The model, produced by Armagh-based dairy consultants Ian Carrick and Farmgate Consultancy, reflects standard performance on client farms. It was last published in June 2024, with the figures adjusted back to mirror a 100-cow herd producing 7,600l per cow.
The 2026 model has been updated to 102 cows, with yields up 300l to 7,900l per cow.
To calculate a breakeven milk price, the consultants have assumed milk sales at 35p/l, which is close to the five-year average recorded in NI.
In the 2024 model, this milk price was set at 37p/l. Across both years, total milk sales are very similar, at just over £280,000.
Total income is up by over £20,000 in 2026, due to a trebling in the price of calves over the period and a £420 increase in the value of cull cows. Including a direct farm payment of £15,070 (which is down 8% as more of this money has been taken out to fund beef schemes), it leaves total income at £338,900.

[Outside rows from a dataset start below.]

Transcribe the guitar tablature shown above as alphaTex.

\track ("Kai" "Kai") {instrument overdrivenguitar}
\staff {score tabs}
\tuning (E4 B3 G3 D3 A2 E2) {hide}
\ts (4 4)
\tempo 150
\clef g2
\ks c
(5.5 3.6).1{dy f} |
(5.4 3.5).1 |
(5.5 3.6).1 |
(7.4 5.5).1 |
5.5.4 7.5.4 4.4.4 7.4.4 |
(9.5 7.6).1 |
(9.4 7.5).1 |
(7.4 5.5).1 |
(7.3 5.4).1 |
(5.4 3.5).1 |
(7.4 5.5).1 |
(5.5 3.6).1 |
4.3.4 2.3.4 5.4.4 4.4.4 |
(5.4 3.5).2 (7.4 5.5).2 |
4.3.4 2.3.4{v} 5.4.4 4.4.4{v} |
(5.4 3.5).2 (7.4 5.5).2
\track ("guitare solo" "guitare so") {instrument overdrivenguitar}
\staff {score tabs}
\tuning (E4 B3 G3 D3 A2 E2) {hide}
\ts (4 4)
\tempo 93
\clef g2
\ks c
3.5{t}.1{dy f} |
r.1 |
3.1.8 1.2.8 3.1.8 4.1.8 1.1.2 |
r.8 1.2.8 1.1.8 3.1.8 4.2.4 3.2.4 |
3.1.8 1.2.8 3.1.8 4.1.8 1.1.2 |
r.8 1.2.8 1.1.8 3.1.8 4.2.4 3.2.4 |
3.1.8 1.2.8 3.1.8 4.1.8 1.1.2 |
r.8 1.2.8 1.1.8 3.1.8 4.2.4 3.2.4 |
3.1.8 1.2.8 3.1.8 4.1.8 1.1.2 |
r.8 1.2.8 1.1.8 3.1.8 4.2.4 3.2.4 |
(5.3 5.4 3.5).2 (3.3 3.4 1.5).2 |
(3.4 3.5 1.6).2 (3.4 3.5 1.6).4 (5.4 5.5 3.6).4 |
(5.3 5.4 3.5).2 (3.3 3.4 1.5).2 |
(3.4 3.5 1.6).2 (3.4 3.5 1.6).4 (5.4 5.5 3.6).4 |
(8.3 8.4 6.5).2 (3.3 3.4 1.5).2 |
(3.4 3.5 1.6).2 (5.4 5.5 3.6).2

However, total cash costs are up by nearly £25,000 over the last two years.
With a favourable milk to feed price ratio through 2025, there is more meal being fed, with the feed rate up from 0.36kg/l to 0.38kg/l. Vet and AI costs are up by 0.2p/l, while farm repairs, maintenance and machinery costs are up 15%. The contractor bill has increased 5%, while conacre is up 10% and insurance costs have increased 28%.
Allowance
The Carrick / Farmgate Consultancy analysis is different to other benchmarking reports, as it also makes an allowance for loan repayments, tax and personal drawings in a final break-even figure.
With higher costs of living, drawings are up 7% to a reasonably modest £38,022, while the 2026 tax bill is estimated at £11,400. Loan repayments are at £27,768, with higher purchase up £300 per month to £24,000.
Taking everything into account, it leaves the farm with a net cashflow of -£13,542 or -£120 per cow. This deficit will rise if the rolling average milk price falls below 35p/l.
Overall, the breakeven milk price stands at 36.68p/l, which is virtually unchanged from the 2024 model.
Impact
Commenting on the latest data, Ian Carrick told the Irish Farmers Journal that while the break-even milk price is little changed, the reduction in farmgate prices seen since mid-2025 have had a massive impact on cashflow on dairy farms.
That situation would be much worse if it wasn’t for the very significant increase seen in the value of cull cows and drop calves over the period.
“This is fine provided the herd is not under TB restriction. The imposition of movement restrictions will add over 5p/l to break-even price for a dairy farm that normally sells its calves. The pressure on cashflow and strain on farm resources is severe for those affected by TB, especially given the lack of available labour,” he said.
Re-examine
Over the last year, Carrick said dairy farmers were right to feed more concentrate on the back of high milk prices, but systems should now be re-examined to assess if the margins being achieved still merit the same level of feed input.
Costs
He also pointed to the big increases in wages, machinery running costs, insurance and finance seen since the last review in 2024.
“Our politicians regularly highlight the cost-of-living crisis – perhaps we should highlight the cost-of-farming crisis as overhead costs continue to rise,” he added.
Given returns at present, he said reinvestment will have to be stalled on many farms and if current milk prices persist, it is likely to impact input suppliers. Longer term, he said the figures clearly show that any changes to legislation which effectively force dairy farms to cut output, has the potential to leave many businesses unviable.
“Recent commodity auctions have shown a partial recovery in the milk markets – hopefully this will filter through into farmgate prices in the coming months,” he said.